YTB sued by California AG for operating pyramid scheme

In the YourTravelBiz (YTB) profile, it calls for potential members who wish to, “Work with a stable, ethical, well-managed company that seeks to become the largest travel agency in the world.” Yesterday, California Attorney General Edmund G. Brown Jr. disputed that notion, and said he “seeks to shut down the company’s unlawful operation before more people are exploited by the (pyramid) scam.”

YTB is a corporation using a business model known as multi-level marketing (MLM). MLM is a sales system under which a salesperson receives a commission on their own sales, and a smaller commission on the sales from each person they convince to become a salesperson. MLM business models can be legal and sustainable if they do involve real sales.

On the other hand, a pyramid scheme is a non-sustainable business model.
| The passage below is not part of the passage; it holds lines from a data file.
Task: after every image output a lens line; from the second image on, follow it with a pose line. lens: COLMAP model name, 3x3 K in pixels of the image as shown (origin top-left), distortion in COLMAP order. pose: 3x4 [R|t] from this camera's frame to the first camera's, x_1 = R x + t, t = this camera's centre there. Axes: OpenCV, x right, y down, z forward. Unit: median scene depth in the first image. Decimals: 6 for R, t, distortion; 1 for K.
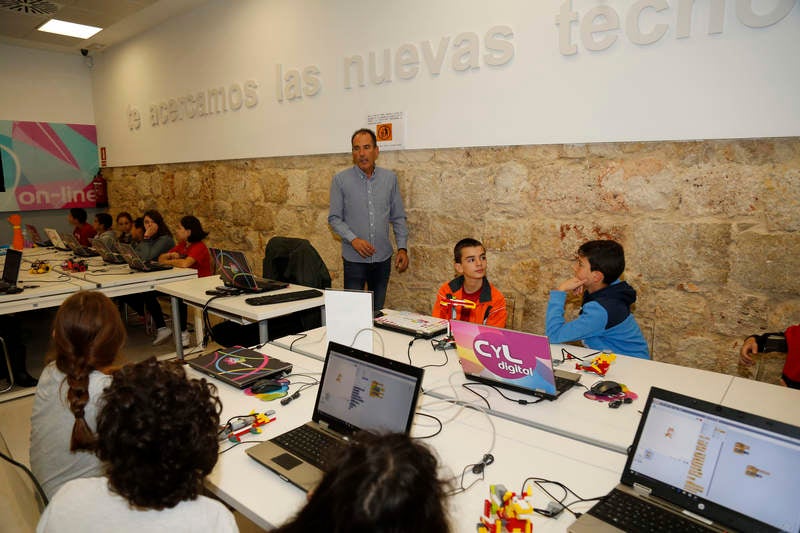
lens RADIAL K [[537.3, 0, 400.0], [0, 537.3, 266.5], [0, 0, 1]] dist [-0.118863, 0.066731]
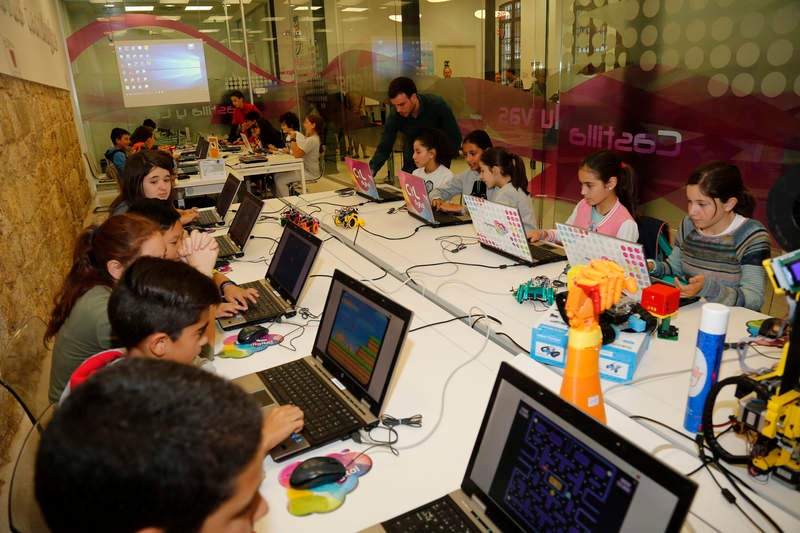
lens RADIAL K [[537.3, 0, 400.0], [0, 537.3, 266.5], [0, 0, 1]] dist [-0.118863, 0.066731]
pose [[-0.921244, -0.072396, 0.382188, -1.389755], [0.120411, 0.881193, 0.457166, -0.322198], [-0.369878, 0.467181, -0.803077, 2.126630]]
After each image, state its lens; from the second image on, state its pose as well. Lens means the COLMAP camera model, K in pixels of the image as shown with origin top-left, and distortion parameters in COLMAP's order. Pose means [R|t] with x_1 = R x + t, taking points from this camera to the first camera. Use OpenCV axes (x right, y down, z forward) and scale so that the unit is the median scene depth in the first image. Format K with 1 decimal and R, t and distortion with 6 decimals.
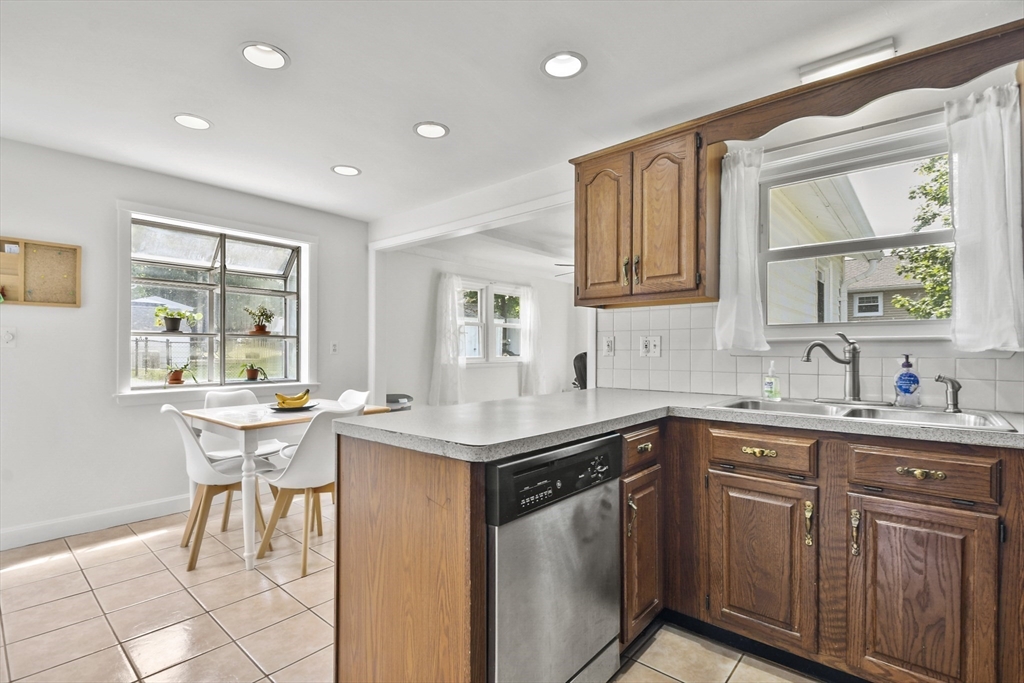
lens RADIAL K [[484.8, 0, 511.4], [0, 484.8, 347.1], [0, 0, 1]] dist [-0.001065, -0.000247]
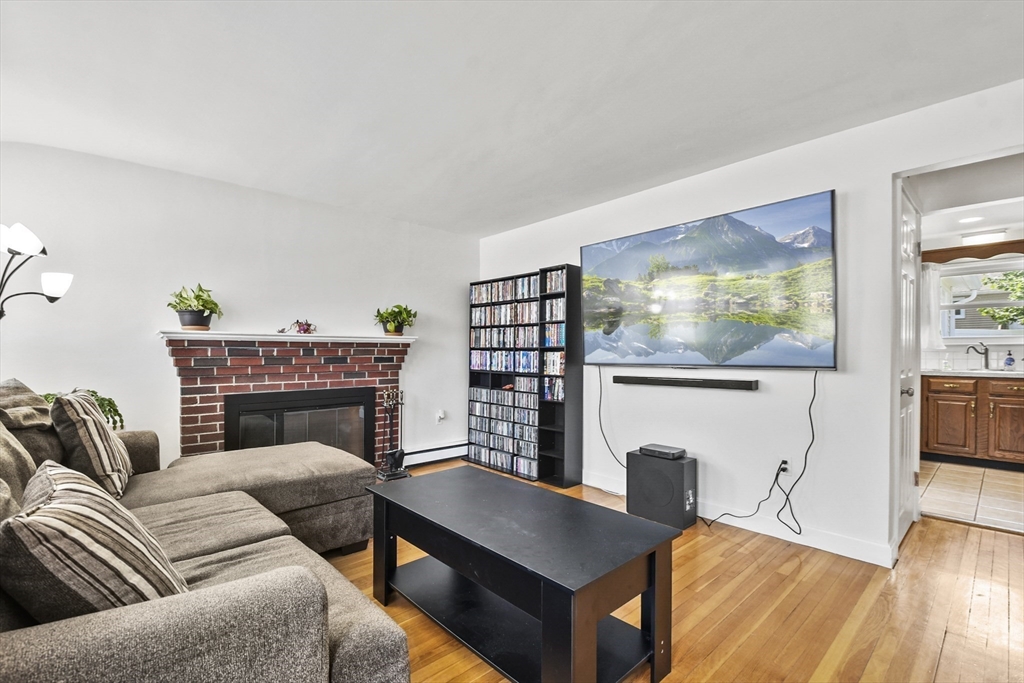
lens RADIAL K [[447.1, 0, 502.5], [0, 447.1, 351.4], [0, 0, 1]] dist [0.023255, -0.020719]
pose [[0.990408, 0.001485, -0.138163, -1.763500], [-0.000524, 0.999975, 0.006988, 0.005796], [0.138170, -0.006848, 0.990385, -1.982633]]
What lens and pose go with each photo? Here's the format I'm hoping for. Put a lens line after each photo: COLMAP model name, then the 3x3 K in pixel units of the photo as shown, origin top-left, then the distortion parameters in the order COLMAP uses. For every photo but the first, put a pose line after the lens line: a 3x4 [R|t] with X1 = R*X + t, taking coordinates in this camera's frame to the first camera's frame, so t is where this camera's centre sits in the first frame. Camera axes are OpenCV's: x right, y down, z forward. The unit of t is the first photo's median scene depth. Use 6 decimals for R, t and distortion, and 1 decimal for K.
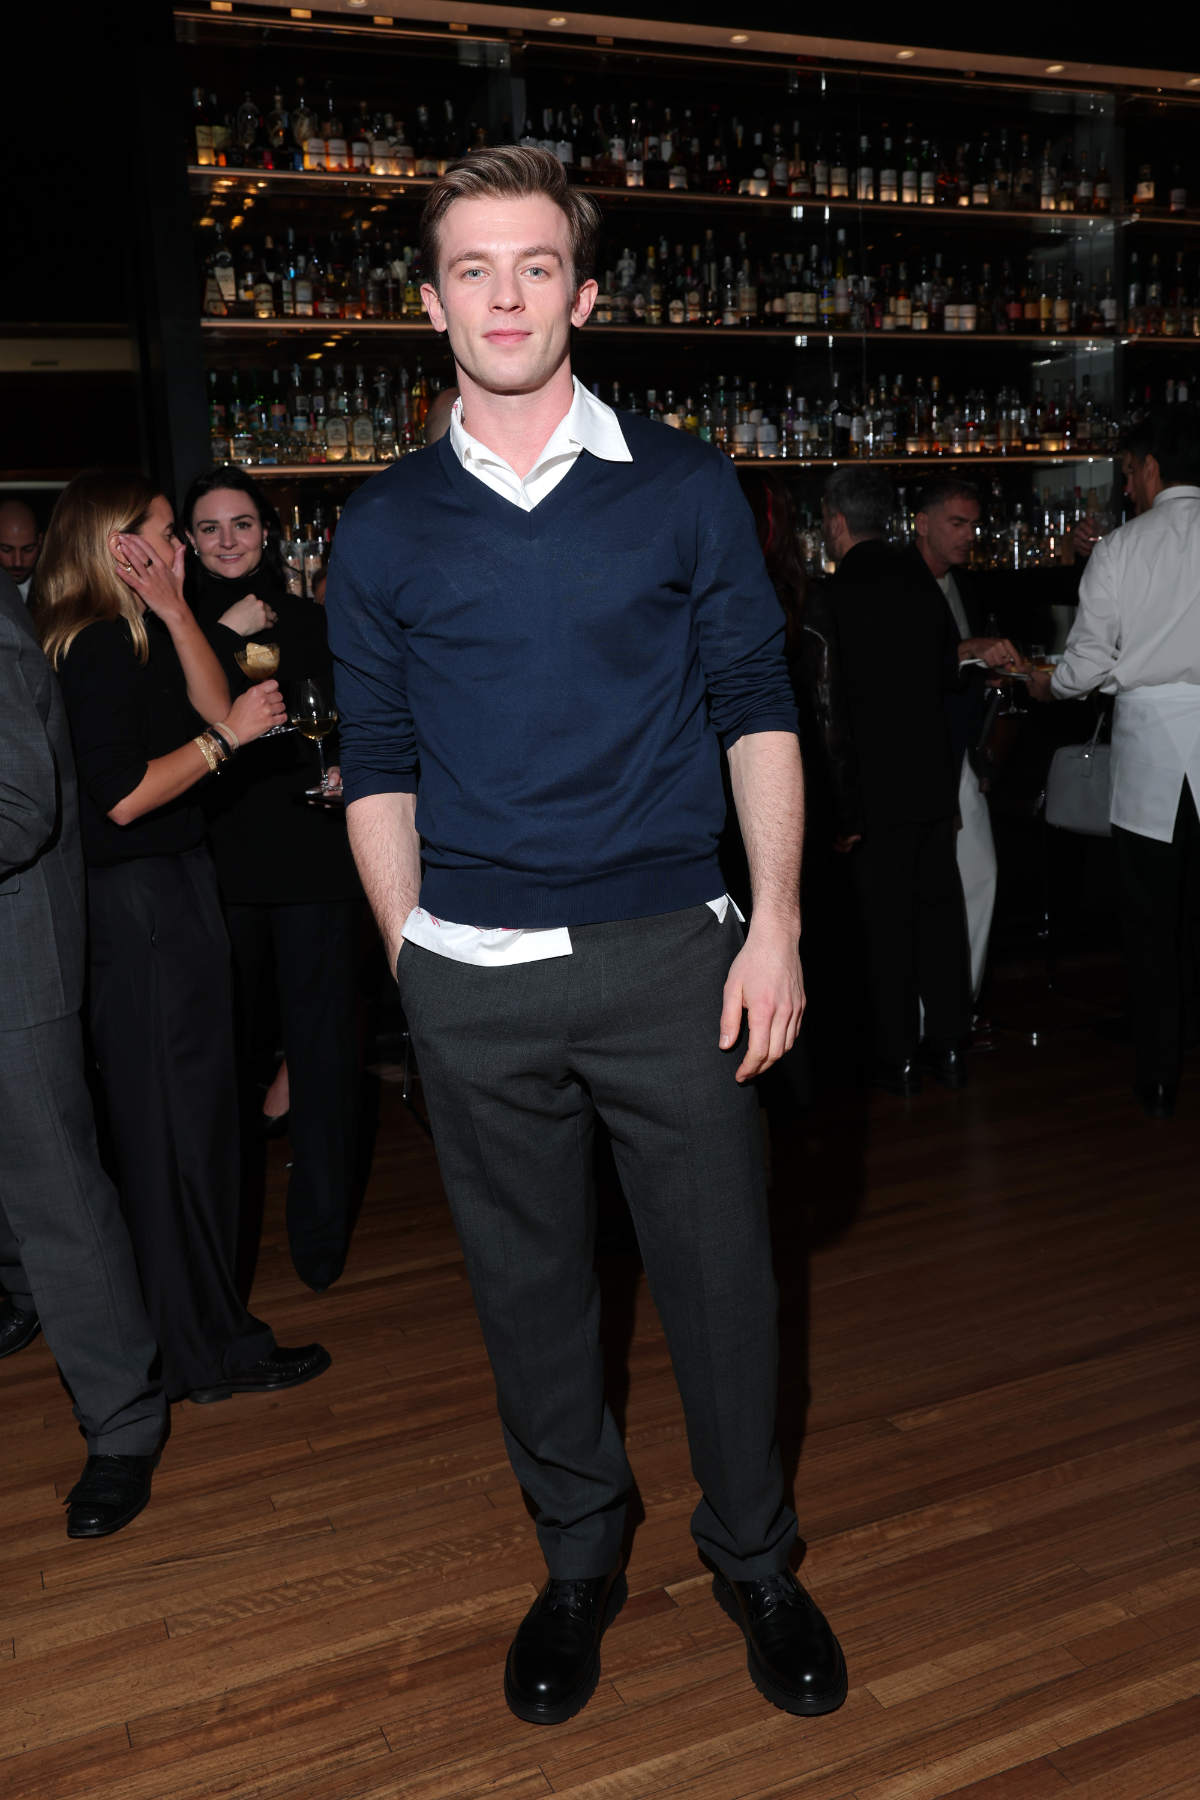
lens RADIAL K [[1581.1, 0, 570.6], [0, 1581.1, 907.4], [0, 0, 1]] dist [-0.054800, 0.054768]
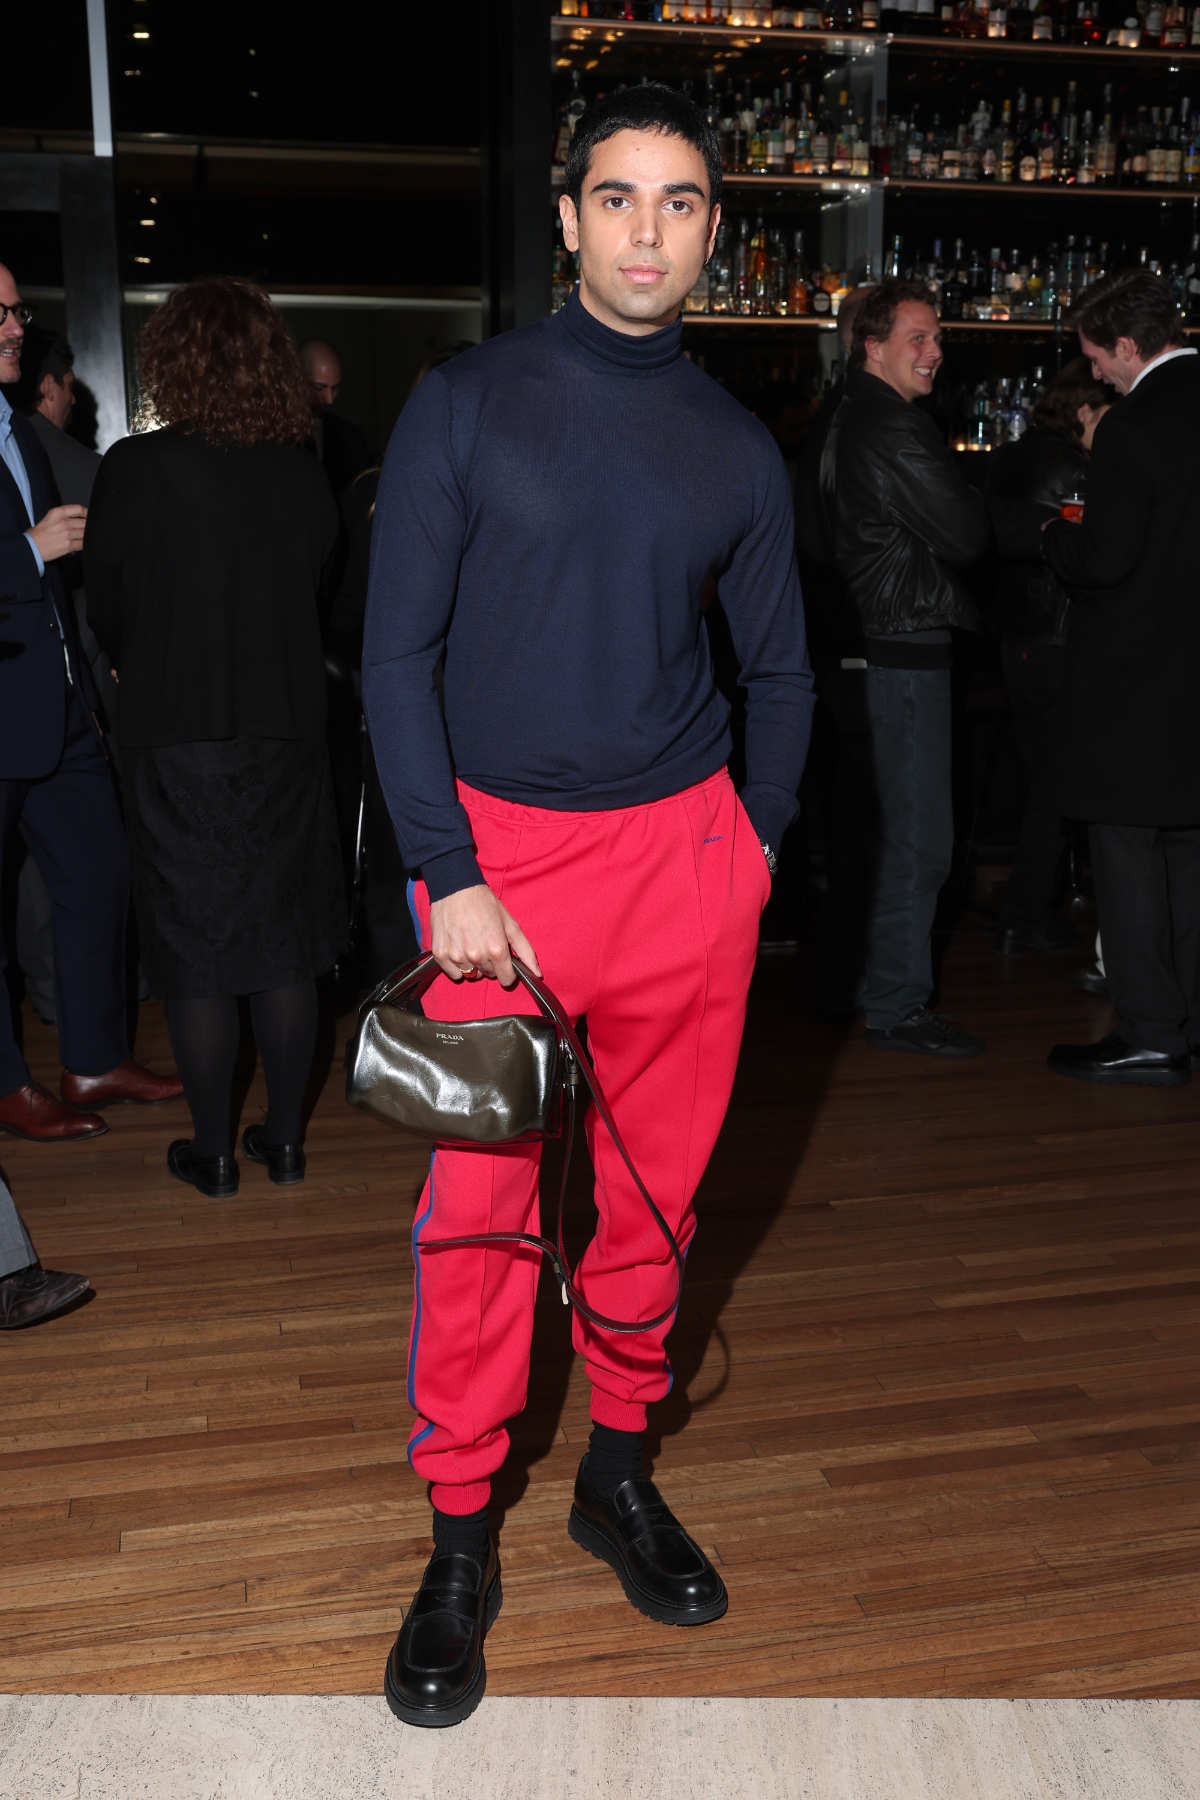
lens RADIAL K [[1863.0, 0, 617.1], [0, 1863.0, 853.4], [0, 0, 1]] dist [0.015303, 0.000000]
pose [[0.984349, 0.089234, -0.151970, 0.030083], [-0.085527, 0.995860, 0.030774, 0.030300], [0.154087, -0.017294, 0.987906, -0.192073]]
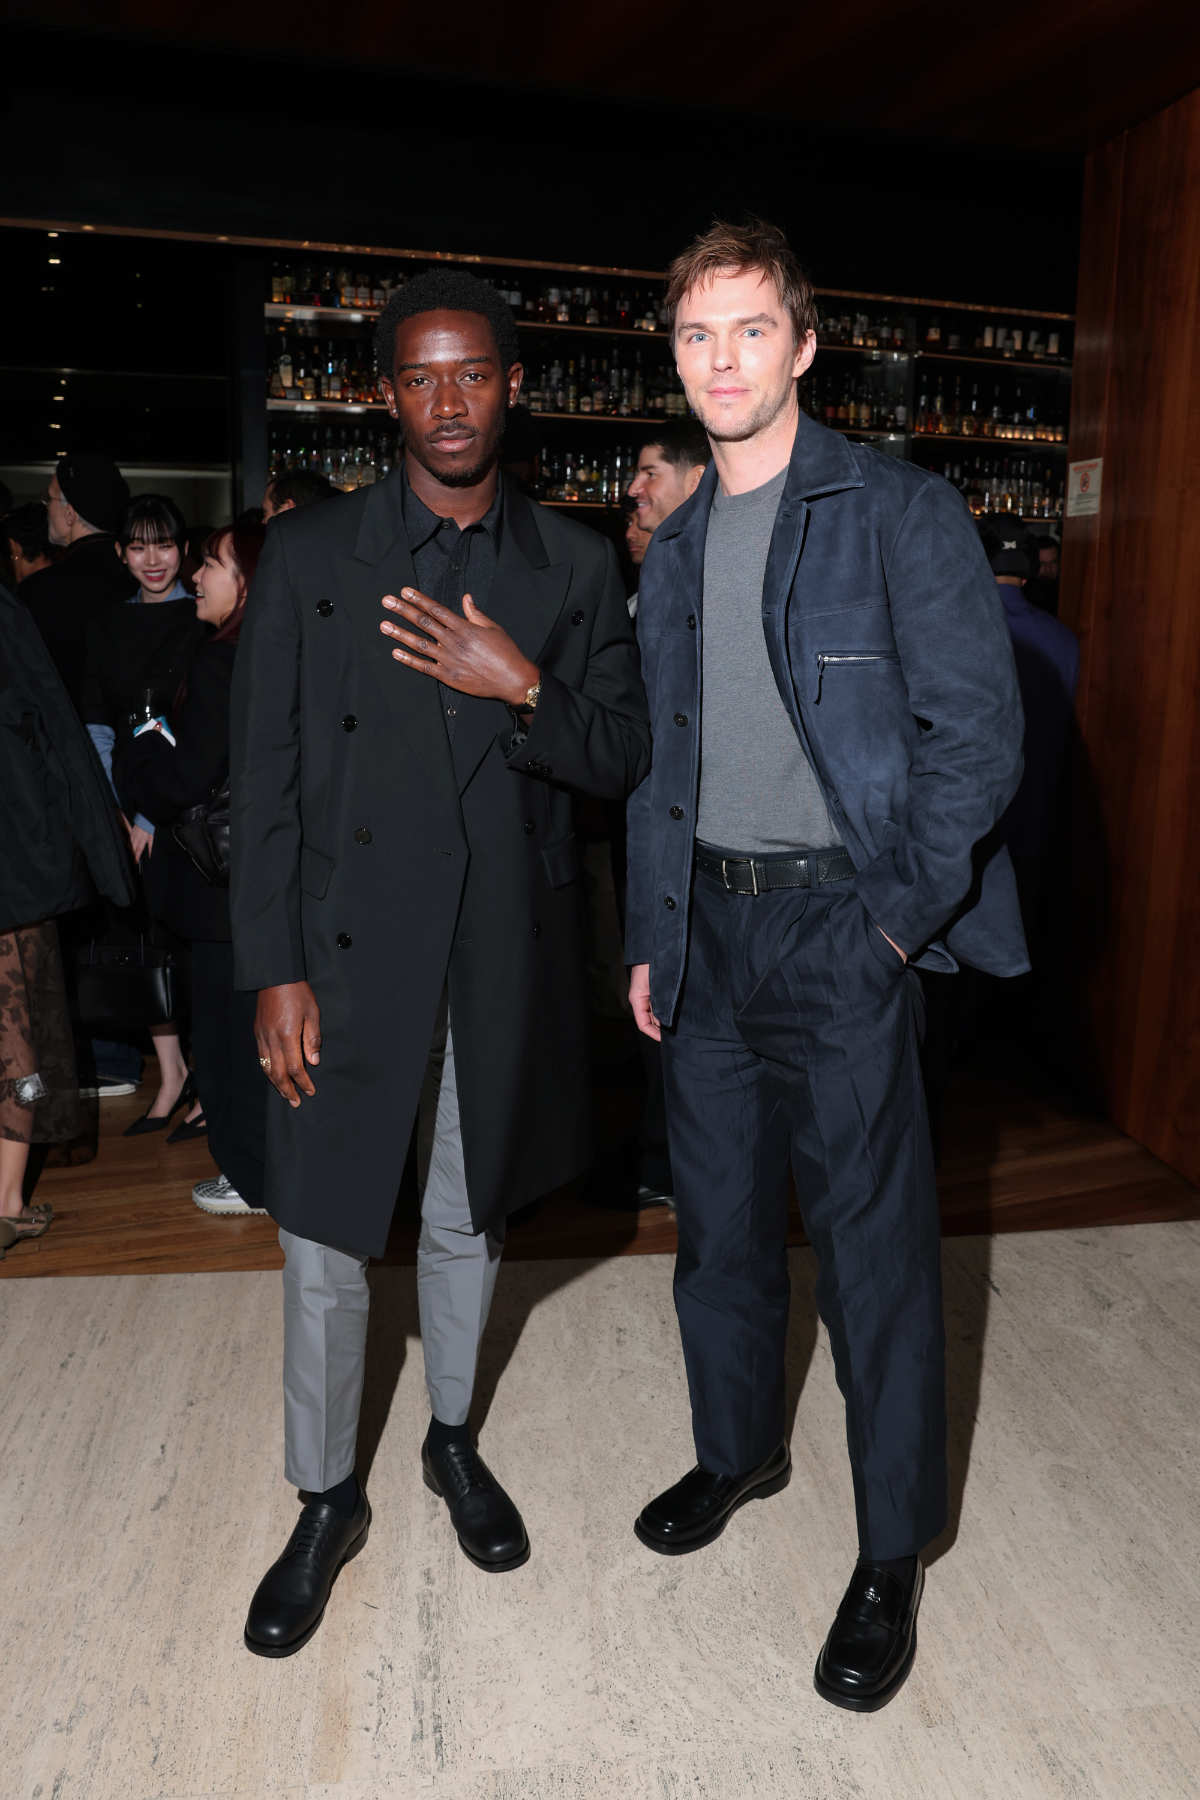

It’s income is primarily derived through a system of enrolling other people into the scheme, without a real product or service being delivered to those people enrolled.

California Attorney General Brown stated, “Once enrolled, members who join the pyramid scheme earn compensation for each new person they enlist, regardless of whether they sell any travel. The company lures new members by offering huge income opportunities through online travel agencies yet the typical person actually makes nothing selling travel.”

To back up his charges against YTB, Brown cites the following information, which comes directly from YTB’s own financial and business records. YTB had over 200,000 members in 2007 who paid $449.95 to set up an “online travel agency” plus paid a monthly fee of $49.95, for a total of more than $1,000 for the year. In 2007, only 38 percent of YTB’s members made any travel commissions at all. In 2007, the median income of members who received travel commissions was $39.00, which is less than one month’s cost to keep their member website in operation. At the same time, Brown states, “YourTravelBiz’s extensive marketing materials include videos of people driving Porsches and other luxury cars, holding ten-thousand dollar checks, and claiming to be raking in millions of dollars in profits.”

It’s hard to escape the conclusion reached by Attorney General Brown, that while YTB states they want to be the “largest travel agency in the world,” the small number of YTB members receiving any commissions for selling travel, and the amount of commissions paid to their members for selling travel belies that statement.

Isn’t it ironic that just the day after the Attorney General of California has called YTB a “complete rip-off,” that the YTB convention in St. Louis begins with a 25 ton Styrofoam Statue of Liberty as the convention’s symbol.